Speeding up Javascript addition

Tags: low-level

Assumed: knowledge of JIT compilers, knowledge of x86 assembly.

All numbers in Javascript are doubles. But NodeJS’s Javascript engine, V8, doesn’t represent them that way.

V8 has an optimization for SMall Integers (aka Smis). An Smi is an integer between  − 231 and 231 − 1. Smis are stored in the high 32 bits of 64 bit words. V8 uses the last bit for “tagging” whether the object is a pointer or an Smi.

            |---high 32 bits ---|--- low 32 bits ---|
Pointer:    |________________address_____________001|
Smi:        |____int32_value____|0000000000000000000|
                                                   ^
                                                   |
                                   this is a tag bit

We will call this representation the tagged representation. Note that in order to add two Smis, we need to untag them first. We can do this by right shifting them both by 32 bits, to get the actual 32 bit value stored in the upper half.
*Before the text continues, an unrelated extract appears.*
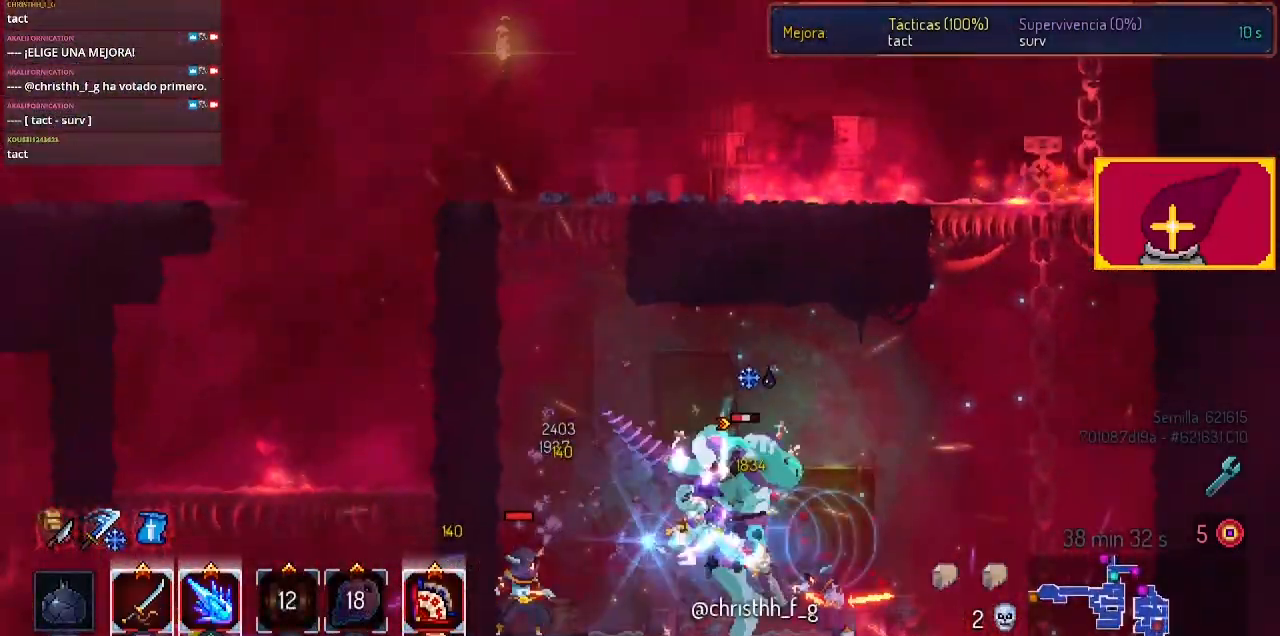
{"buttons": ["DPAD_RIGHT"], "left_stick": "center", "right_stick": "center", "events": [[67, "SQUARE", "down"], [100, "SQUARE", "up"], [133, "SQUARE", "down"], [233, "SQUARE", "up"], [433, "DPAD_RIGHT", "down"], [433, "SQUARE", "down"], [467, "SQUARE", "up"]]}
Note that the result of adding two Smis may not be representable as an Smi. For example, if x = 231 − 1 and y = 1, then x and y are both representable as Smis. However x + y = 231, which is outside the range of an Smi.
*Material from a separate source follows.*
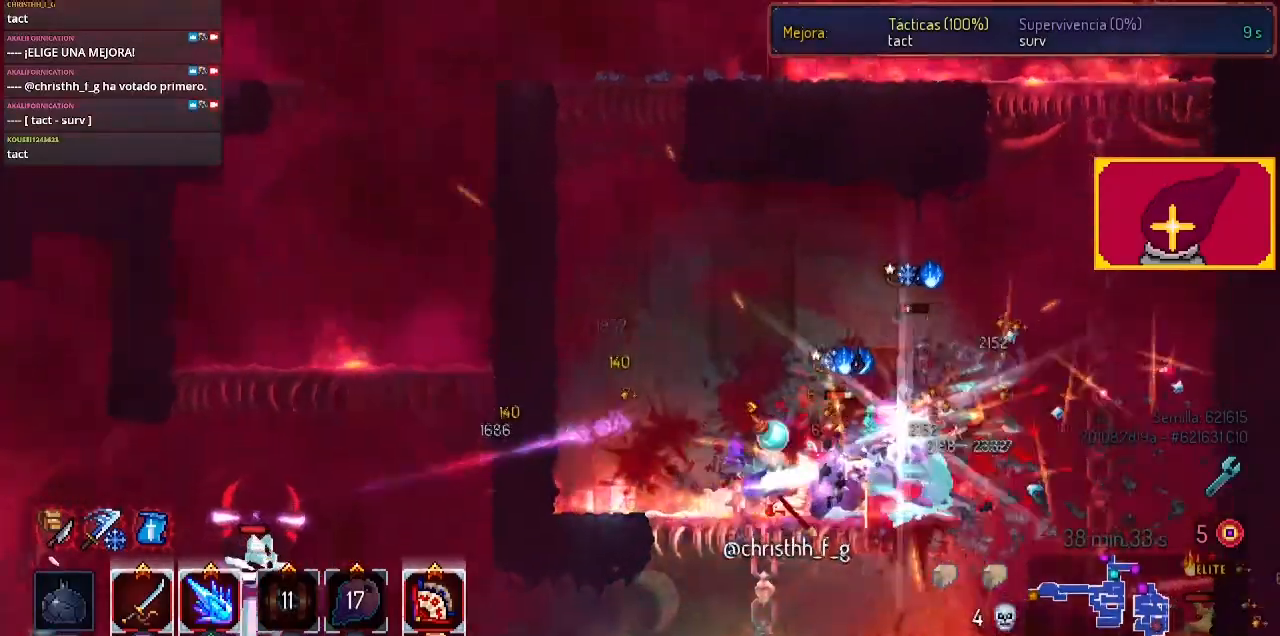
{"buttons": ["CROSS", "DPAD_DOWN", "DPAD_RIGHT"], "left_stick": "center", "right_stick": "center", "events": [[33, "CIRCLE", "up"], [333, "CROSS", "down"], [333, "DPAD_DOWN", "down"], [433, "CROSS", "up"], [500, "CROSS", "down"]]}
Let’s consider the code NodeJS generates for adding two Smis. We’ll call the add function many times with Smi arguments, to induce V8’s optimizer into specializing it for the case of adding two Smis. (I’ve done some cleaning to make the assembly look nicer.)

function add(x, y) { return x + y; }
for (let i = 0; i < 1e7; i++) add(i, 1);

which outputs:

$ node --print-opt-code t.js
...
movq rdx,[rbp+0x18]   ; load argument x
testb rdx,0x1         ; look at last bit of x
jnz <+0x97>           ; bailout if x is not an Smi
movq rcx,[rbp+0x10]   ; load argument y
testb rcx,0x1         ; look at last bit of y
jnz <+0xa3>           ; bailout if y is not an Smi
movq rdi,rcx          ; untag Smi x
shrq rdi, 32          ;   by shifting away the 0s
movq r8,rdx           ; untag Smi y
shrq r8, 32           ;   by shifting away the 0s
addl rdi,r8           ; add x and y
jo <+0xaf>            ; bailout if overflow
shlq rdi, 32          ; retag `rdi`
...

V8 needs to insert bailouts, in case we later call add with something which is not an Smi, like add('1','2'). The bailouts generated are straightforward: check if x is an Smi otherwise bailout, check if y is an Smi otherwise bailout.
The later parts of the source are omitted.